Valesky finally spoke. “Your escort is here already. Take your time and eat something. The food here is exquisite.” Harrigan didn’t show the angst he felt at Valesky’s comments. “We have plenty of time. I can get you to the Kremlin in twenty minutes and will show you where you can step up your equipment. Of course, we will be filming this meeting as well.”

The last statement confirmed to Harrigan that the intimidation that Valesky’s comments brought forth was intended. Harrigan was not surprised that the Soviets would also film, and subsequently edit, the interview to show as a contradiction to however Baranov was portrayed to the West. This was precisely the argument that he was trying to make to his producer and Warner. He smiled at Valesky and said, “While I would like to voice my displeasure with what you think is a need to film the interview as well, I have to say that it was expected and confirms my every suspicion.” Harrigan didn’t feel a need to explain himself. “Excuse me. I have some work to finish with my crew.”

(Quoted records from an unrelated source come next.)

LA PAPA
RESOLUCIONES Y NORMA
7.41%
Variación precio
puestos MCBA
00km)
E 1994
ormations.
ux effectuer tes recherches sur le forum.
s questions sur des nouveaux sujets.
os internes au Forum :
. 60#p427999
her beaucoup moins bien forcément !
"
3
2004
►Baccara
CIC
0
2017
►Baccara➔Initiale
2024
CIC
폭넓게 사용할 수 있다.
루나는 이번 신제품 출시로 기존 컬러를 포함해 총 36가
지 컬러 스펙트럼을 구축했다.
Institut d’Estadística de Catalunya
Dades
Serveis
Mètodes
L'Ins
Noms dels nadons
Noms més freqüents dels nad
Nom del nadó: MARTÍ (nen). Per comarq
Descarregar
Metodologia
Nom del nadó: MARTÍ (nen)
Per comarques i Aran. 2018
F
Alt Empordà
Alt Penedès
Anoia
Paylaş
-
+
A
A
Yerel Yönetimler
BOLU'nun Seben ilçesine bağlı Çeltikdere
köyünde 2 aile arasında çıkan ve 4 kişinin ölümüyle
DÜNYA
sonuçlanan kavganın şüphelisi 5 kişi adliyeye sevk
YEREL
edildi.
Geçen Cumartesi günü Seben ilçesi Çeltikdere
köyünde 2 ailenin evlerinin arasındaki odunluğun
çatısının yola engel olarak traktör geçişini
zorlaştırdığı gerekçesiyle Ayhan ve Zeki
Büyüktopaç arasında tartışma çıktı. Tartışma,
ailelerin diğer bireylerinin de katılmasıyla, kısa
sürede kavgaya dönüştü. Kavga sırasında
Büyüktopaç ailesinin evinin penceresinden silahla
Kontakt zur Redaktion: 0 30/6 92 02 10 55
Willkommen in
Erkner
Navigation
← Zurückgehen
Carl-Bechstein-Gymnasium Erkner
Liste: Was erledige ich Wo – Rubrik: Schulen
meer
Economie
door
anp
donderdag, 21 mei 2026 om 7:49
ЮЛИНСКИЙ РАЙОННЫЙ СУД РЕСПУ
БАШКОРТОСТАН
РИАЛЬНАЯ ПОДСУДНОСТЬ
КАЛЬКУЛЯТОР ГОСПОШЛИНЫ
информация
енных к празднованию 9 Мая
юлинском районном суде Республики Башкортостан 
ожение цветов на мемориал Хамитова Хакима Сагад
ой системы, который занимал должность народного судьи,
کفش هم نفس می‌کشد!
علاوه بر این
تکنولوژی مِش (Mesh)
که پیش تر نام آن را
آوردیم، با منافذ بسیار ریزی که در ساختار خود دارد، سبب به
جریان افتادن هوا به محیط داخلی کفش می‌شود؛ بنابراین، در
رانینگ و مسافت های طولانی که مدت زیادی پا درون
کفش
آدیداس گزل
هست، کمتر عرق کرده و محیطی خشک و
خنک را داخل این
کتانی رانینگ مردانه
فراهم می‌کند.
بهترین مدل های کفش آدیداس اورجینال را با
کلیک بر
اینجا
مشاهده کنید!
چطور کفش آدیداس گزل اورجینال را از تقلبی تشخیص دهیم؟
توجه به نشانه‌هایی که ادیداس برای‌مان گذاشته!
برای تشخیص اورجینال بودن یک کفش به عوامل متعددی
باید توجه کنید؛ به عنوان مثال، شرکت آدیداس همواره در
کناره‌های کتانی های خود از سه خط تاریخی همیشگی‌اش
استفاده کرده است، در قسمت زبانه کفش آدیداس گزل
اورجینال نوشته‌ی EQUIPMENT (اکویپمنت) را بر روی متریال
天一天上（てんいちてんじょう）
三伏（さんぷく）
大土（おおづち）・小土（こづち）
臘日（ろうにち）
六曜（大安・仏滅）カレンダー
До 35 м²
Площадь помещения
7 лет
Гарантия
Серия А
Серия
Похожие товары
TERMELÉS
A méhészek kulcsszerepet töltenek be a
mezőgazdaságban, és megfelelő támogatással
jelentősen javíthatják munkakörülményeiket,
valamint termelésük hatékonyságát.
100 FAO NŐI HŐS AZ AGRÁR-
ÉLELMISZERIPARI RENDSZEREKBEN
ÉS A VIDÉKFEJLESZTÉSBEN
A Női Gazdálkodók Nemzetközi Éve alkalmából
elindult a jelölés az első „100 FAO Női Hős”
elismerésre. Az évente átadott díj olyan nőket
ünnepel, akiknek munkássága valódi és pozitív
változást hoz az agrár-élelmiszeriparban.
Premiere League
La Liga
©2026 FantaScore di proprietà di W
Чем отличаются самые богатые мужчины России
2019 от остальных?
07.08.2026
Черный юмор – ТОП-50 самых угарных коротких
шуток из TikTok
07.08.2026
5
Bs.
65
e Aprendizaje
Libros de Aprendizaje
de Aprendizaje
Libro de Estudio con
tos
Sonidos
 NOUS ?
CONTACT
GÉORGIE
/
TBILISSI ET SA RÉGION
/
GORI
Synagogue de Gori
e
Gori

“And don’t forget to get a bite to eat. We would not want you to feel badly or weak during the interview,” Valesky said with a cocky grin on his lips. 

“I ate in my room,” Harrigan informed him. “Good day, gentlemen.” Harrigan left for his table, meeting with the production crew that accompanied him on this trip. He watched the exchanges between Valesky and Barker. His gut told him that Barker was in cahoots with Valesky. Harrigan couldn’t figure out what they were planning or why Barker would confer with Valesky. He made a mental note to pass his suspicions on to Jenkins via the press secretary when he returned home.